→ **Work task**: Render the text read from each of the records below as a JSON list of strings, one string per line, leaving out blank lines and the pictures.
——
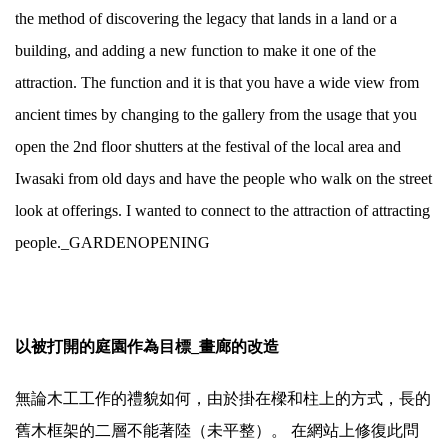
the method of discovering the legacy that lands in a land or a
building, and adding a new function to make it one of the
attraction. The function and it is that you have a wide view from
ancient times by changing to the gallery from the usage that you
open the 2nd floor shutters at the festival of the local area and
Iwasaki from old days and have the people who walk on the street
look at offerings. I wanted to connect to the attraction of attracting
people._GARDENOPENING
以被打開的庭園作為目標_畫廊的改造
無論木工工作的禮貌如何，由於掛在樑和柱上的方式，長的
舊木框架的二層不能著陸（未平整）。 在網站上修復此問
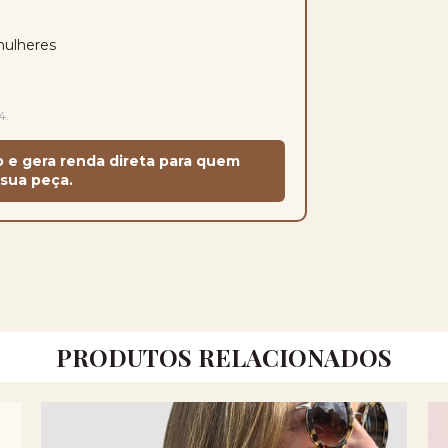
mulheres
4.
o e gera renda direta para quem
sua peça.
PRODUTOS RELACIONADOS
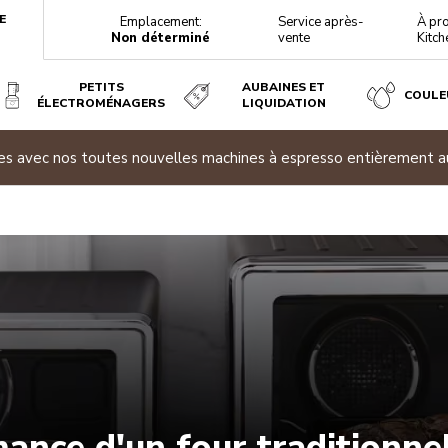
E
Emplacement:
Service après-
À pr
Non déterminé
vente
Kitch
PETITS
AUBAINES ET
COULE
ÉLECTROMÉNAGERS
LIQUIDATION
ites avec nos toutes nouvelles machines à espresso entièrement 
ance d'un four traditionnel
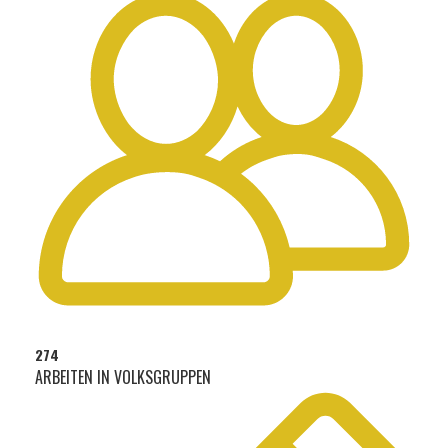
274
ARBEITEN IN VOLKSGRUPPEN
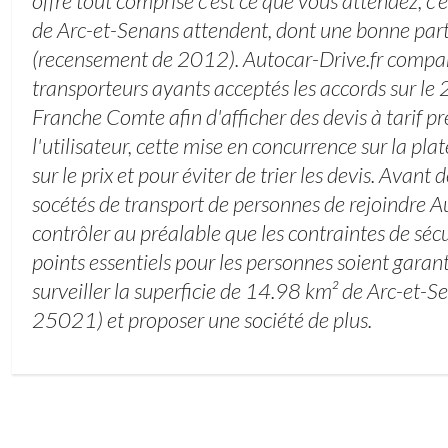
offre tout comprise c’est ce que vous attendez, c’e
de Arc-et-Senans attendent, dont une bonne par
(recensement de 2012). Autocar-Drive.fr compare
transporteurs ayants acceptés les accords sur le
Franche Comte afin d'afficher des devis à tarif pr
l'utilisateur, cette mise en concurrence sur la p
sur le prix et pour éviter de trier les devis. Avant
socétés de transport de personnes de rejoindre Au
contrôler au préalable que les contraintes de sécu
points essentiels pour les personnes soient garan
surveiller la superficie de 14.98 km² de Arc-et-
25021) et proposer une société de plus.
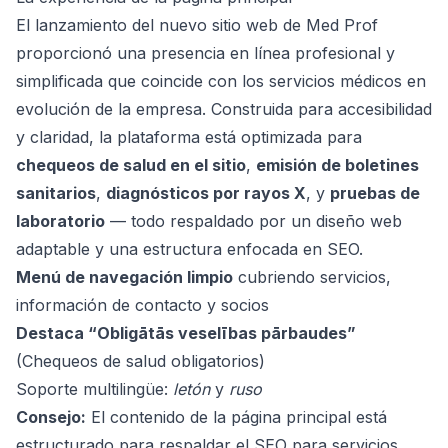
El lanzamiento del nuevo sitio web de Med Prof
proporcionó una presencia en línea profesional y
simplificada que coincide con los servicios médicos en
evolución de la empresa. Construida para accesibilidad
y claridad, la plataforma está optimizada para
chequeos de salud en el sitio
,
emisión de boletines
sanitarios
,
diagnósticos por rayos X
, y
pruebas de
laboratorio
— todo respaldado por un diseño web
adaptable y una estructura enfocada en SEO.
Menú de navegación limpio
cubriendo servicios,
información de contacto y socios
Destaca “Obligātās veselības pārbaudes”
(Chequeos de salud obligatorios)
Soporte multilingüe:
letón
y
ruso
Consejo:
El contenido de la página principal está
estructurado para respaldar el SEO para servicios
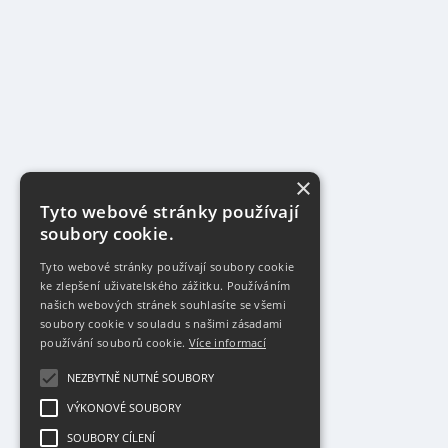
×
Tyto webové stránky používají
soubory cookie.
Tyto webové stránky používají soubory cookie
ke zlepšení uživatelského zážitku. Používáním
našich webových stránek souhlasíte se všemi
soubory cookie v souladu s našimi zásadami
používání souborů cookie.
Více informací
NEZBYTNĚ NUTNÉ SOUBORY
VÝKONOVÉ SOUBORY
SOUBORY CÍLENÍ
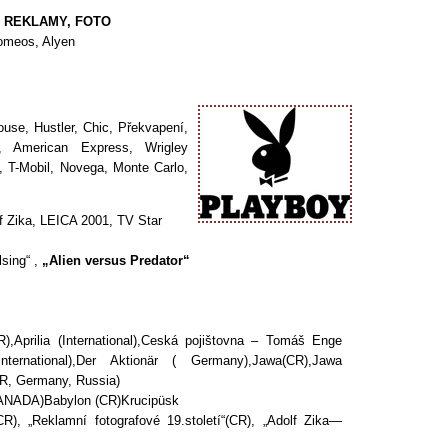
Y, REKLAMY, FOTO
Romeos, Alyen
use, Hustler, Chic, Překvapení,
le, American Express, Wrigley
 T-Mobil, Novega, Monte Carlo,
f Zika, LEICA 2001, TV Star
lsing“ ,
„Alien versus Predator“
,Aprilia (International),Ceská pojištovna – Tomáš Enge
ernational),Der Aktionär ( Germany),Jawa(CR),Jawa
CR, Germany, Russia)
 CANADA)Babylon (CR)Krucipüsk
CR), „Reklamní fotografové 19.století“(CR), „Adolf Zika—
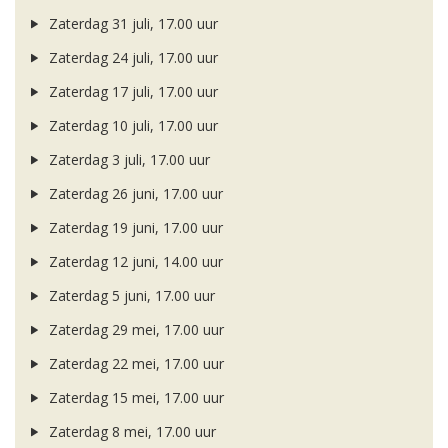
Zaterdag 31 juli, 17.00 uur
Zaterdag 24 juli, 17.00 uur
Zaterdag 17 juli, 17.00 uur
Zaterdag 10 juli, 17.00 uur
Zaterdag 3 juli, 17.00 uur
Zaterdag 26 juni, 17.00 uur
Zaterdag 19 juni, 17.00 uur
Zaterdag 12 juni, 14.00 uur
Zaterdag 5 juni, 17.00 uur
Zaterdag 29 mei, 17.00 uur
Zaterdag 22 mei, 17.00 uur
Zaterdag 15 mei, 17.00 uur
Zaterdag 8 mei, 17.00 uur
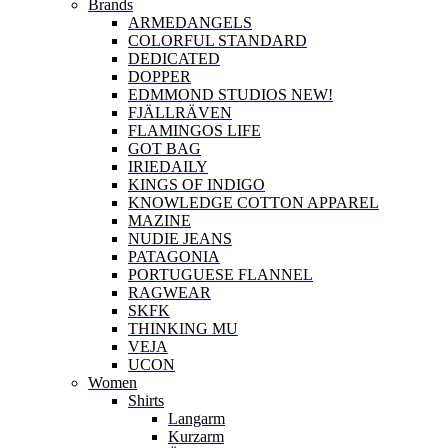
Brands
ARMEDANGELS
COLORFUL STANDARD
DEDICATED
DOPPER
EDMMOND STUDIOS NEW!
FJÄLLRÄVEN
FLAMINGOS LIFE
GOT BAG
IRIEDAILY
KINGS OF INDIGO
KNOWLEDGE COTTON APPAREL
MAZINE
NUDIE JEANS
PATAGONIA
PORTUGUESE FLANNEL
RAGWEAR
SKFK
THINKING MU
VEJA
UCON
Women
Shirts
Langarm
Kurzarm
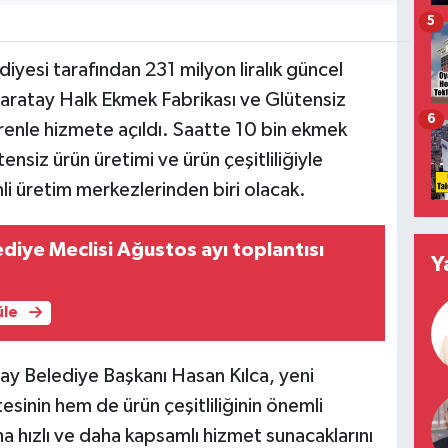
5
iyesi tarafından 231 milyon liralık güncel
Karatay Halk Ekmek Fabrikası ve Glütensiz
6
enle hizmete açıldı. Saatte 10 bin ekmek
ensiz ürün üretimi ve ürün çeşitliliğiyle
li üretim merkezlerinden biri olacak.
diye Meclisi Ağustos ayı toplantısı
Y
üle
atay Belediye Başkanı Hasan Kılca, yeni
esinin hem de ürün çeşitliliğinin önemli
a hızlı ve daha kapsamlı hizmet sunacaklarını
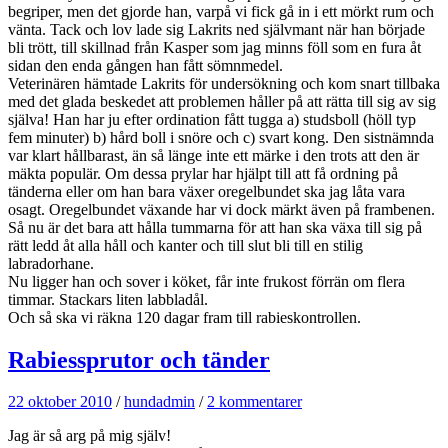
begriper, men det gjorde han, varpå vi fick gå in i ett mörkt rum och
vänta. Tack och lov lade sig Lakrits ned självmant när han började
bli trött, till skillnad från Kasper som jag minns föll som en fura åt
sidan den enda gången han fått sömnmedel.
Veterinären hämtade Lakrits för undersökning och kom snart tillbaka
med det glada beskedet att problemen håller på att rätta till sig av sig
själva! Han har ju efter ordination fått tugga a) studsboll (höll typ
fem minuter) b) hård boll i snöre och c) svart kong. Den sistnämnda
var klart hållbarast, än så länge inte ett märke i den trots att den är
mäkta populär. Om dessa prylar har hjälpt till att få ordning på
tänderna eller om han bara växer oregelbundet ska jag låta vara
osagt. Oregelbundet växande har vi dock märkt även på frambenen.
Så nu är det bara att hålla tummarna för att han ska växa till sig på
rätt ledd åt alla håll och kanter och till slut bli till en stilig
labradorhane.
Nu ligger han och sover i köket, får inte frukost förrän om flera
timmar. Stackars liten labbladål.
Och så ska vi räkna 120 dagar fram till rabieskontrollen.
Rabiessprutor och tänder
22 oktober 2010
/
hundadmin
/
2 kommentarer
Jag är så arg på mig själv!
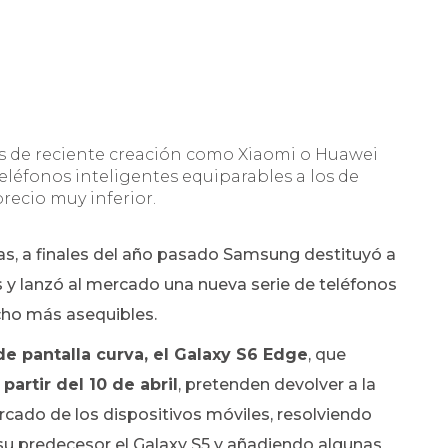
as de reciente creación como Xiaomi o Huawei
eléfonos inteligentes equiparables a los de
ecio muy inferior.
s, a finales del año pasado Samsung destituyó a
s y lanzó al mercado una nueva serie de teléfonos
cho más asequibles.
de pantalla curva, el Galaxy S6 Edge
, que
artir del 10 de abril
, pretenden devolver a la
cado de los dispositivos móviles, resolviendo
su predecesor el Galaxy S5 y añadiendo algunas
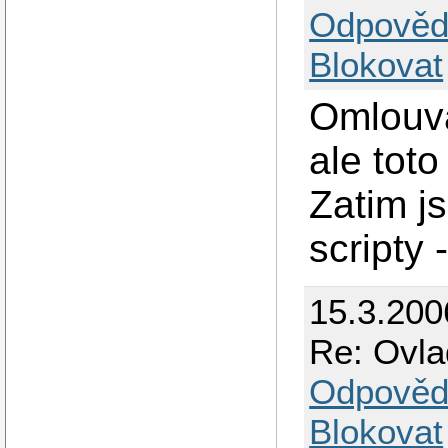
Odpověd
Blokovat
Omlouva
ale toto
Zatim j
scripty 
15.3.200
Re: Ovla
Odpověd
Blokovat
——
→ **Exercise output**:
[
  "the method of discovering the legacy that lands in a land or a",
  "building, and adding a new function to make it one of the",
  "attraction. The function and it is that you have a wide view from",
  "ancient times by changing to the gallery from the usage that you",
  "open the 2nd floor shutters at the festival of the local area and",
  "Iwasaki from old days and have the people who walk on the street",
  "look at offerings. I wanted to connect to the attraction of attracting",
  "people._GARDENOPENING",
  "以被打開的庭園作為目標_畫廊的改造",
  "無論木工工作的禮貌如何，由於掛在樑和柱上的方式，長的",
  "舊木框架的二層不能著陸（未平整）。 在網站上修復此問",
  "mulheres",
  "4.",
  "o e gera renda direta para quem",
  "sua peça.",
  "PRODUTOS RELACIONADOS",
  "E",
  "Emplacement:",
  "Service après-",
  "À pr",
  "Non déterminé",
  "vente",
  "Kitch",
  "PETITS",
  "AUBAINES ET",
  "COULE",
  "ÉLECTROMÉNAGERS",
  "LIQUIDATION",
  "ites avec nos toutes nouvelles machines à espresso entièrement ",
  "ance d'un four traditionnel",
  "274",
  "ARBEITEN IN VOLKSGRUPPEN",
  "offre tout comprise c’est ce que vous attendez, c’e",
  "de Arc-et-Senans attendent, dont une bonne par",
  "(recensement de 2012). Autocar-Drive.fr compare",
  "transporteurs ayants acceptés les accords sur le",
  "Franche Comte afin d'afficher des devis à tarif pr",
  "l'utilisateur, cette mise en concurrence sur la p",
  "sur le prix et pour éviter de trier les devis. Avant",
  "socétés de transport de personnes de rejoindre Au",
  "contrôler au préalable que les contraintes de sécu",
  "points essentiels pour les personnes soient garan",
  "surveiller la superficie de 14.98 km² de Arc-et-",
  "25021) et proposer une société de plus.",
  "El lanzamiento del nuevo sitio web de Med Prof",
  "proporcionó una presencia en línea profesional y",
  "simplificada que coincide con los servicios médicos en",
  "evolución de la empresa. Construida para accesibilidad",
  "y claridad, la plataforma está optimizada para",
  "chequeos de salud en el sitio",
  ",",
  "emisión de boletines",
  "sanitarios",
  ",",
  "diagnósticos por rayos X",
  ", y",
  "pruebas de",
  "laboratorio",
  "— todo respaldado por un diseño web",
  "adaptable y una estructura enfocada en SEO.",
  "Menú de navegación limpio",
  "cubriendo servicios,",
  "información de contacto y socios",
  "Destaca “Obligātās veselības pārbaudes”",
  "(Chequeos de salud obligatorios)",
  "Soporte multilingüe:",
  "letón",
  "y",
  "ruso",
  "Consejo:",
  "El contenido de la página principal está",
  "estructurado para respaldar el SEO para servicios",
  "×",
  "Tyto webové stránky používají",
  "soubory cookie.",
  "Tyto webové stránky používají soubory cookie",
  "ke zlepšení uživatelského zážitku. Používáním",
  "našich webových stránek souhlasíte se všemi",
  "soubory cookie v souladu s našimi zásadami",
  "používání souborů cookie.",
  "Více informací",
  "NEZBYTNĚ NUTNÉ SOUBORY",
  "VÝKONOVÉ SOUBORY",
  "SOUBORY CÍLENÍ",
  "Y, REKLAMY, FOTO",
  "Romeos, Alyen",
  "use, Hustler, Chic, Překvapení,",
  "le, American Express, Wrigley",
  " T-Mobil, Novega, Monte Carlo,",
  "f Zika, LEICA 2001, TV Star",
  "lsing“ ,",
  "„Alien versus Predator“",
  ",Aprilia (International),Ceská pojištovna – Tomáš Enge",
  "ernational),Der Aktionär ( Germany),Jawa(CR),Jawa",
  "CR, Germany, Russia)",
  " CANADA)Babylon (CR)Krucipüsk",
  "CR), „Reklamní fotografové 19.století“(CR), „Adolf Zika—",
  "Zaterdag 31 juli, 17.00 uur",
  "Zaterdag 24 juli, 17.00 uur",
  "Zaterdag 17 juli, 17.00 uur",
  "Zaterdag 10 juli, 17.00 uur",
  "Zaterdag 3 juli, 17.00 uur",
  "Zaterdag 26 juni, 17.00 uur",
  "Zaterdag 19 juni, 17.00 uur",
  "Zaterdag 12 juni, 14.00 uur",
  "Zaterdag 5 juni, 17.00 uur",
  "Zaterdag 29 mei, 17.00 uur",
  "Zaterdag 22 mei, 17.00 uur",
  "Zaterdag 15 mei, 17.00 uur",
  "Zaterdag 8 mei, 17.00 uur",
  "Brands",
  "ARMEDANGELS",
  "COLORFUL STANDARD",
  "DEDICATED",
  "DOPPER",
  "EDMMOND STUDIOS NEW!",
  "FJÄLLRÄVEN",
  "FLAMINGOS LIFE",
  "GOT BAG",
  "IRIEDAILY",
  "KINGS OF INDIGO",
  "KNOWLEDGE COTTON APPAREL",
  "MAZINE",
  "NUDIE JEANS",
  "PATAGONIA",
  "PORTUGUESE FLANNEL",
  "RAGWEAR",
  "SKFK",
  "THINKING MU",
  "VEJA",
  "UCON",
  "Women",
  "Shirts",
  "Langarm",
  "Kurzarm",
  "5",
  "iyesi tarafından 231 milyon liralık güncel",
  "Karatay Halk Ekmek Fabrikası ve Glütensiz",
  "6",
  "enle hizmete açıldı. Saatte 10 bin ekmek",
  "ensiz ürün üretimi ve ürün çeşitliliğiyle",
  "li üretim merkezlerinden biri olacak.",
  "diye Meclisi Ağustos ayı toplantısı",
  "Y",
  "üle",
  "atay Belediye Başkanı Hasan Kılca, yeni",
  "esinin hem de ürün çeşitliliğinin önemli",
  "a hızlı ve daha kapsamlı hizmet sunacaklarını",
  "begriper, men det gjorde han, varpå vi fick gå in i ett mörkt rum och",
  "vänta. Tack och lov lade sig Lakrits ned självmant när han började",
  "bli trött, till skillnad från Kasper som jag minns föll som en fura åt",
  "sidan den enda gången han fått sömnmedel.",
  "Veterinären hämtade Lakrits för undersökning och kom snart tillbaka",
  "med det glada beskedet att problemen håller på att rätta till sig av sig",
  "själva! Han har ju efter ordination fått tugga a) studsboll (höll typ",
  "fem minuter) b) hård boll i snöre och c) svart kong. Den sistnämnda",
  "var klart hållbarast, än så länge inte ett märke i den trots att den är",
  "mäkta populär. Om dessa prylar har hjälpt till att få ordning på",
  "tänderna eller om han bara växer oregelbundet ska jag låta vara",
  "osagt. Oregelbundet växande har vi dock märkt även på frambenen.",
  "Så nu är det bara att hålla tummarna för att han ska växa till sig på",
  "rätt ledd åt alla håll och kanter och till slut bli till en stilig",
  "labradorhane.",
  "Nu ligger han och sover i köket, får inte frukost förrän om flera",
  "timmar. Stackars liten labbladål.",
  "Och så ska vi räkna 120 dagar fram till rabieskontrollen.",
  "Rabiessprutor och tänder",
  "22 oktober 2010",
  "/",
  "hundadmin",
  "/",
  "2 kommentarer",
  "Jag är så arg på mig själv!",
  "as de reciente creación como Xiaomi o Huawei",
  "eléfonos inteligentes equiparables a los de",
  "ecio muy inferior.",
  "s, a finales del año pasado Samsung destituyó a",
  "s y lanzó al mercado una nueva serie de teléfonos",
  "cho más asequibles.",
  "de pantalla curva, el Galaxy S6 Edge",
  ", que",
  "artir del 10 de abril",
  ", pretenden devolver a la",
  "cado de los dispositivos móviles, resolviendo",
  "su predecesor el Galaxy S5 y añadiendo algunas",
  "Odpověd",
  "Blokovat",
  "Omlouva",
  "ale toto",
  "Zatim j",
  "scripty ",
  "15.3.200",
  "Re: Ovla",
  "Odpověd",
  "Blokovat"
]